EXCERTO SELECIONADO:
════
Portugal em ruínas
Lucy Pepper
26/4/2015, OBSERVADOR
Como é possível que se tenha
tornado um hábito deixar tantos edifícios em ruína, especialmente num país onde
o desperdício é um pecado? Porque é que continua a acontecer? Porque é que não
se faz nada?
Não é possível
encontrar defensores mais ferozes da beleza da sua terra do que os portugueses.
E, já agora, podem-me incluir no grupo. A diversidade incrível de paisagens, a
possibilidade de passar da montanha ao mar, do deserto à floresta, tudo num par
de horas de automóvel, ainda continua a emocionar-me, mesmo depois de todo este
tempo.
É porém muito
menos excitante ver as coisas diversas e estranhas que foram construídas nessas
paisagens. Embora cada qual tenha o seu gosto, nunca entenderei como qualquer
pessoa de juízo nos anos 60, 70 e 80 achou que aqueles prédios e moradias iam
envelhecer bem, estética ou fisicamente. Nunca entenderei como uma coisa que
parece um bunker nuclear pode ficar bem ao lado de um solar do século XVII. Mas
admito que isso faz parte da natureza orgânica das urbanizações ao longo dos
séculos. Talvez, um dia, os nossos descendentes achem bonita e interessante a
arquitectura da segunda metade do século XX, quando ela estiver já toda escura
de caruncho, depois de duzentos anos a afogar os centros históricos das cidades
(sim, também duvido, mas quem sabe?).
Ainda hão-de
estar aí, de qualquer maneira, como ruínas, tal como tantos outros edifícios
que marcam a paisagem, deixados a apodrecer porque ninguém os quis ou porque
ninguém pôde decidir o que fazer com eles, até tarde demais.
Em Portugal, há
ruínas por todo o lado, imensas ruínas. Passe por qualquer paisagem, aldeia,
vila ou cidade, e vai encontrar uma ruína ou construção destinada a ser ruína,
quer prédios grandes, quer solares, quer moradias, quer montes, quer casinhas.
════
MATERIAL EXTRAÍDO:

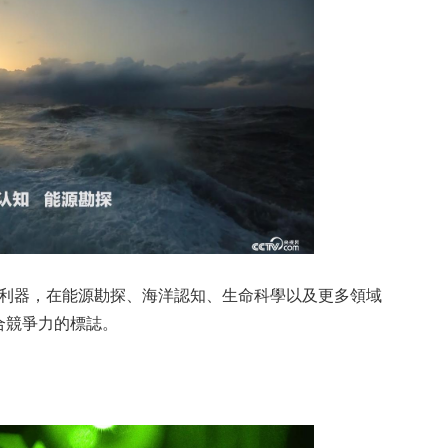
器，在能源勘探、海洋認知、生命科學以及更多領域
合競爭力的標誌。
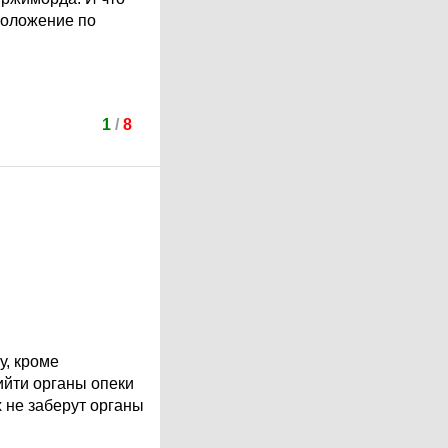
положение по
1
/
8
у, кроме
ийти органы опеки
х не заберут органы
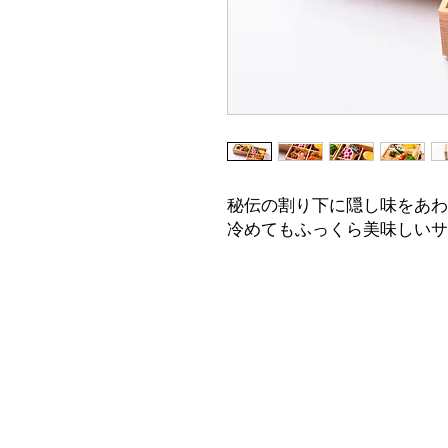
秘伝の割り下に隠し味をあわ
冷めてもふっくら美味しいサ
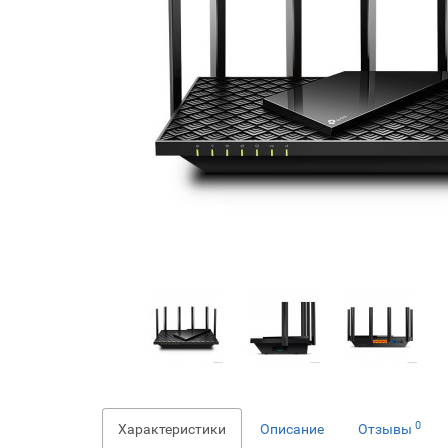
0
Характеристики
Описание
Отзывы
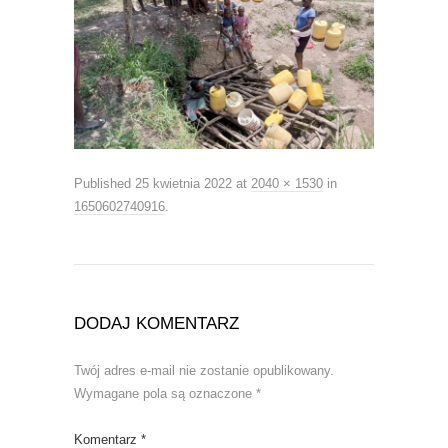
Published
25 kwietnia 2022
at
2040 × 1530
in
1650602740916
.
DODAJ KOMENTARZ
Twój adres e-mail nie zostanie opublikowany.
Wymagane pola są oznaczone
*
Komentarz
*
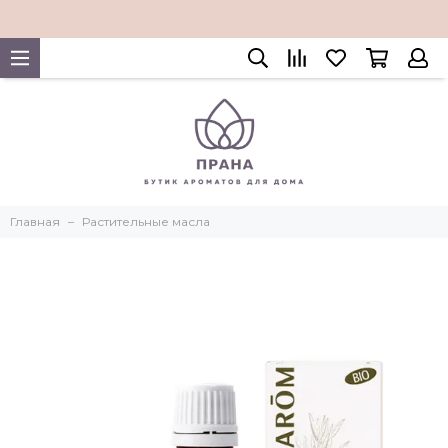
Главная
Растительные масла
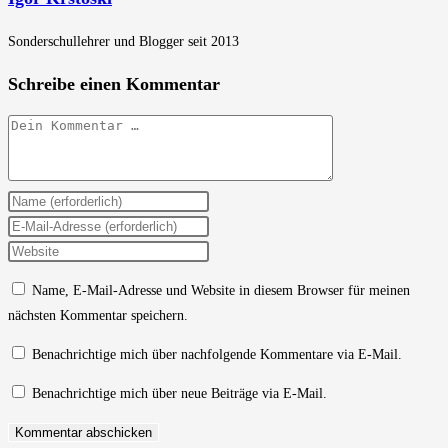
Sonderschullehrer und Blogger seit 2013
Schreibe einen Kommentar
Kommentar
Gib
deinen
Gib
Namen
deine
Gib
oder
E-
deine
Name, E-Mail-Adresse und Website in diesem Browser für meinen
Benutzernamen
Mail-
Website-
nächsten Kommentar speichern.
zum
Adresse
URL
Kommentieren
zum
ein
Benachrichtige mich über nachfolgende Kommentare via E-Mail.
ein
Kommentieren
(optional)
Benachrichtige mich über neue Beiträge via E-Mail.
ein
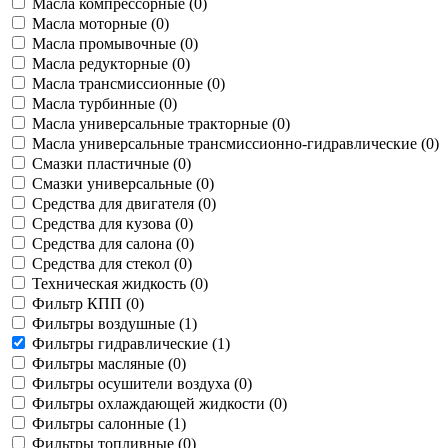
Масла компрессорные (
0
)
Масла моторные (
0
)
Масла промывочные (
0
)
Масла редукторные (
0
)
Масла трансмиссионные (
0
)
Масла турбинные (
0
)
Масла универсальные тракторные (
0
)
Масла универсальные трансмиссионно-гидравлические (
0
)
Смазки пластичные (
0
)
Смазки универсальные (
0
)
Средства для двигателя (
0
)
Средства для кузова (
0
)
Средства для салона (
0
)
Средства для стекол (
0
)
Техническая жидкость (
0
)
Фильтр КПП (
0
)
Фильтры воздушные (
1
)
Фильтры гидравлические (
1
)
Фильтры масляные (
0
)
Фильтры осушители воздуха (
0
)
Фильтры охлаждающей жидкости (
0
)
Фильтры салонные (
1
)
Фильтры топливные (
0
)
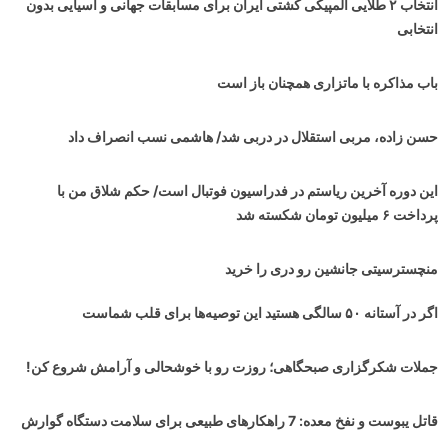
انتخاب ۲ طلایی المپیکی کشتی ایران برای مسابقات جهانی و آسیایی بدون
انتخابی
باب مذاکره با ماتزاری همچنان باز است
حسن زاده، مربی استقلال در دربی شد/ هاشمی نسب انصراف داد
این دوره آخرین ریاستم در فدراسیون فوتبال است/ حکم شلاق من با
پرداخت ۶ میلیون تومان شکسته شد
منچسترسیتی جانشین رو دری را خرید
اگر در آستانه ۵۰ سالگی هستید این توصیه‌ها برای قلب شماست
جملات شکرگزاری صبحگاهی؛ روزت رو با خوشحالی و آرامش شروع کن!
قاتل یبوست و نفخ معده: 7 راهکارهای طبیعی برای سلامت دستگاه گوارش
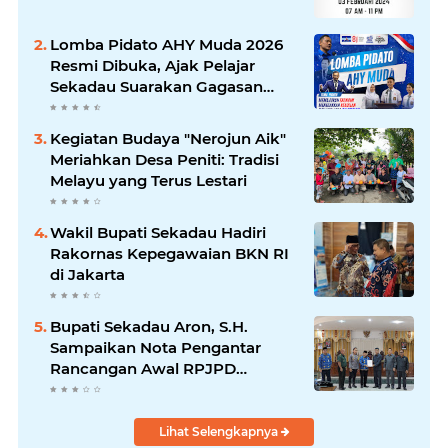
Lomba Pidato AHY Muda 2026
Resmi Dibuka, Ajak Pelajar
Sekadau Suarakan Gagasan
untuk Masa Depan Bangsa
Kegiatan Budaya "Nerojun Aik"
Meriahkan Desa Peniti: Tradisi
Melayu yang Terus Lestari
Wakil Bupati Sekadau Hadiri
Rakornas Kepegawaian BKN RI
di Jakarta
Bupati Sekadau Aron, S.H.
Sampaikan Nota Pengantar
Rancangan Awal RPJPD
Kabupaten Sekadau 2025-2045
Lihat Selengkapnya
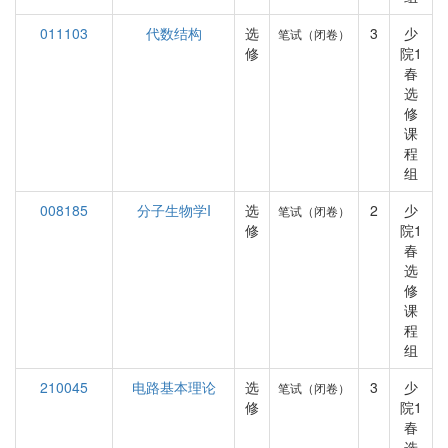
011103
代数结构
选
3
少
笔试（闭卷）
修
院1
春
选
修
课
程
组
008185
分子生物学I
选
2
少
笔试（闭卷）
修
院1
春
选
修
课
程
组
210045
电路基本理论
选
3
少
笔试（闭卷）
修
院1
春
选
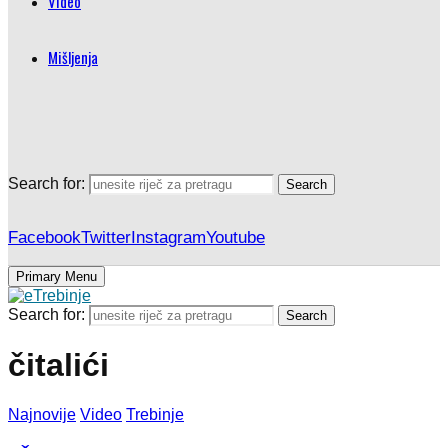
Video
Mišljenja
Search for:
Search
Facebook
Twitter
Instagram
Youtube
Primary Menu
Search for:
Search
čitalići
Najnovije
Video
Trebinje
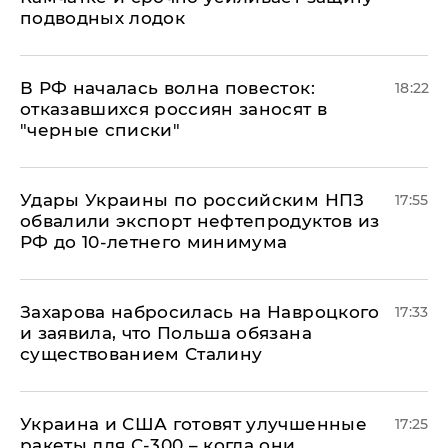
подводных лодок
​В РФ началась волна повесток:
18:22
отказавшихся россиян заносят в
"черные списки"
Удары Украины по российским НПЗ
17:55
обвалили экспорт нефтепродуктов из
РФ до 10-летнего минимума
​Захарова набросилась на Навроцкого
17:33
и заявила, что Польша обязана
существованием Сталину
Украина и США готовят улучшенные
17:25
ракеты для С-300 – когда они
════
PARTES DO EXERCÍCIO:
a. De acordo com o excerto selecionado, quanto tempo de automóvel basta para passar da montanha ao mar?
b. Indique se cada afirmação está de acordo com o excerto selecionado, citando as palavras decisivas: (i) O texto declara compreender por que razão se julgou, nos anos 60, 70 e 80, que aqueles prédios e moradias iam envelhecer bem. (ii) Em Portugal há ruínas por todo o lado. (iii) Os portugueses são apresentados como indiferentes à beleza da sua terra.

RESPOSTAS APRESENTADAS:
a. Um par de horas de automóvel.

b.
(i) Não: "nunca entenderei como qualquer pessoa de juízo nos anos 60, 70 e 80 achou que aqueles prédios e moradias iam envelhecer bem"
(ii) Sim: "Em Portugal, há ruínas por todo o lado, imensas ruínas."
(iii) Não: "Não é possível encontrar defensores mais ferozes da beleza da sua terra do que os portugueses."